De toorn van de HEERE moet komen

Ondanks de opwekking die God in Zijn genade voor Zijn volk heeft gebracht, “keerde de HEERE Zich niet af van Zijn grote, brandende toorn”. Wat voor Josia een diepgaand werk in zijn hart en geweten is geweest, is voor het volk slechts een oppervlakkige, tijdelijke aandoening geweest (Jr 25:3-7). Zij hebben zich niet radicaal tot God bekeerd. Hetzelfde zien we in de christenheid. Al zou God nog de grootste opwekking geven, dan zou dat niets veranderen aan het feit dat het oordeel over de christenheid komt, zoals Juda hier vlak voor de wegvoering naar Babel staat. Dat heeft niet te maken met een falen van Gods almacht, maar met de onverbeterlijkheid van de mens.

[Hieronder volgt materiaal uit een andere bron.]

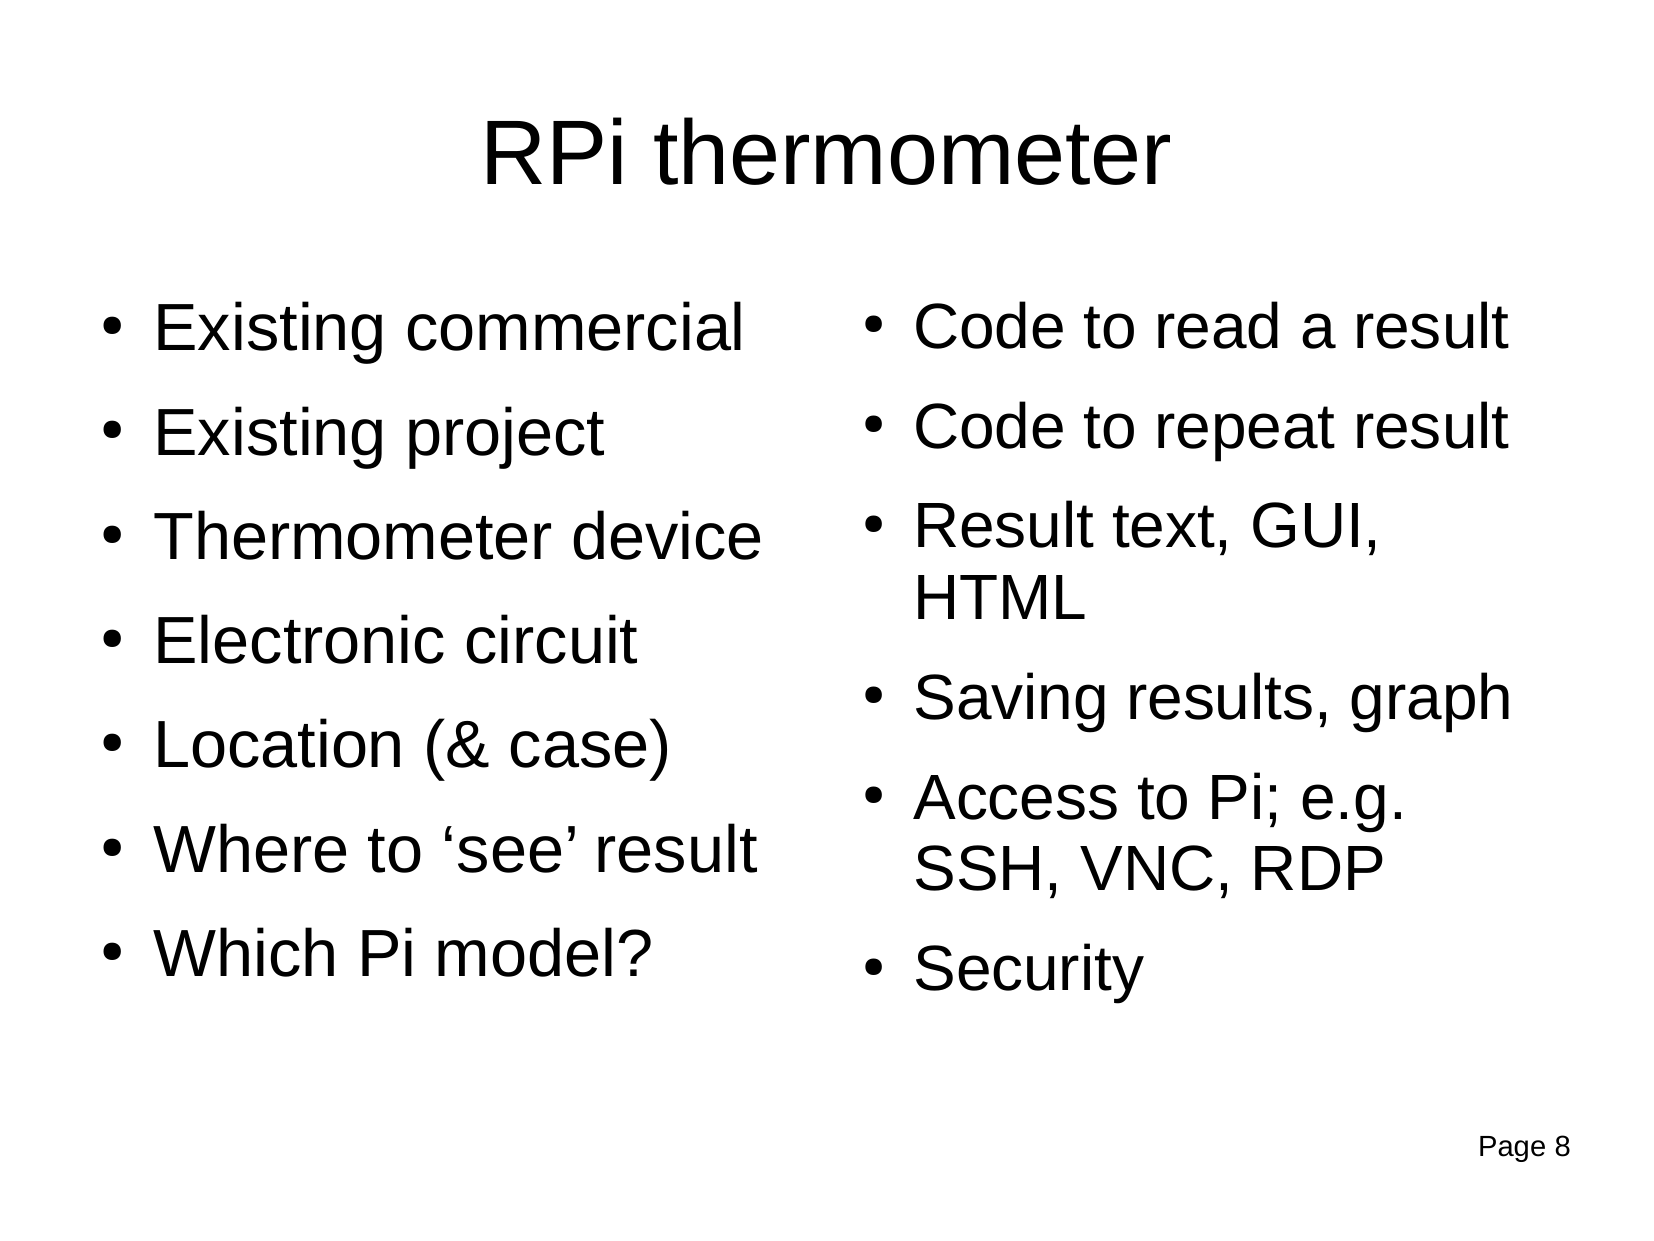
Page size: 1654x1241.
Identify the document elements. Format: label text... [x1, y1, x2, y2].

title RPi thermometer [82, 49, 1571, 257]
list Code to read a result Code to repeat result Result text, GUI, HTML Saving results, graph Access to Pi; e.g. SSH, VNC, RDP Security [845, 290, 1572, 1010]
list Existing commercial Existing project Thermometer device Electronic circuit Location (& case) Where to ‘see’ result Which Pi model? [82, 290, 809, 1010]
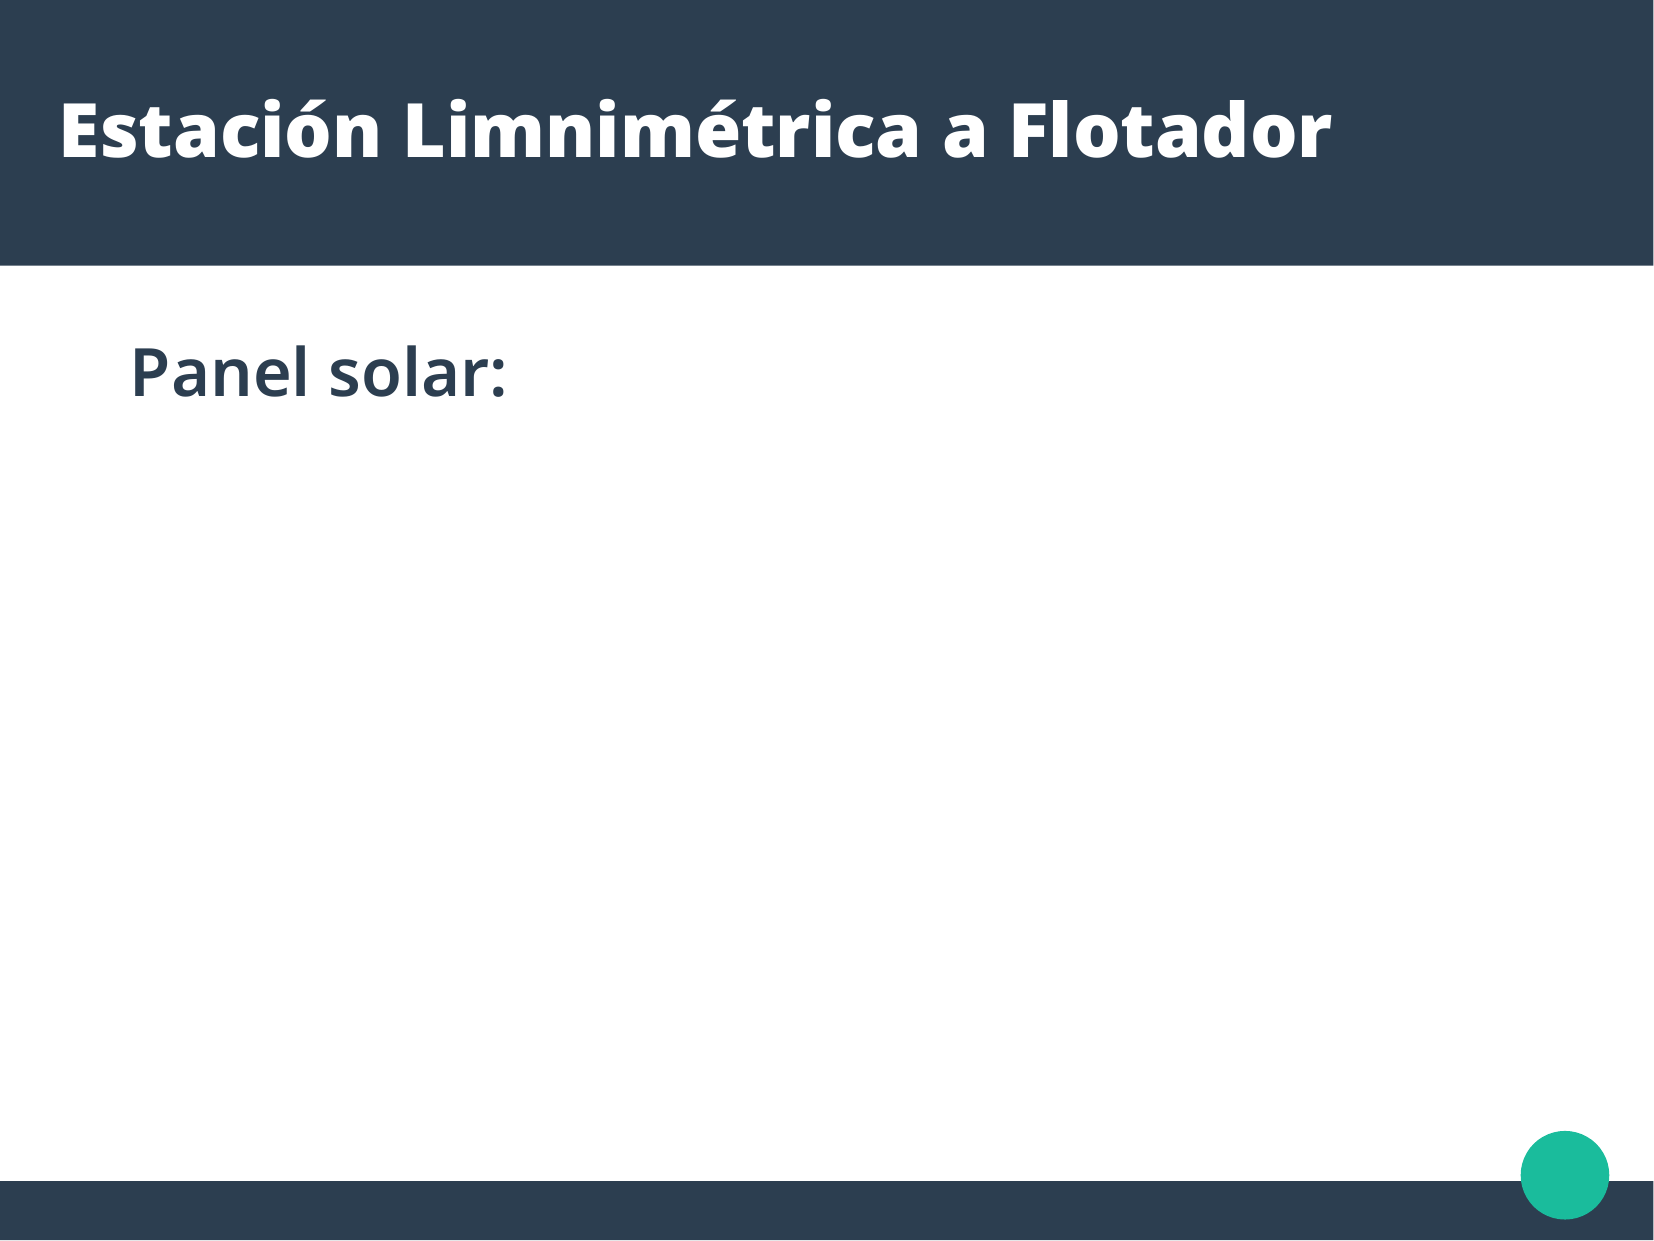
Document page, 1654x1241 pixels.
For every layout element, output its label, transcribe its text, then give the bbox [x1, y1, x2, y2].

list Panel solar: [59, 324, 1595, 1152]
title Estación Limnimétrica a Flotador [59, 49, 1595, 207]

God moet Jeruzalem verwerpen vanwege het tergen van Manasse. Wat Manasse heeft gedaan om God te tergen, kent geen grenzen. God is het aan Zijn heiligheid verplicht het volk, dat zich in plaats van tot God te roepen achter Manasse heeft geschaard, te oordelen. We beluisteren de smart in het hart van de HEERE in wat Hij in 2Kn 23:27 zegt over het wegdoen van Juda en het verwerpen van Jeruzalem.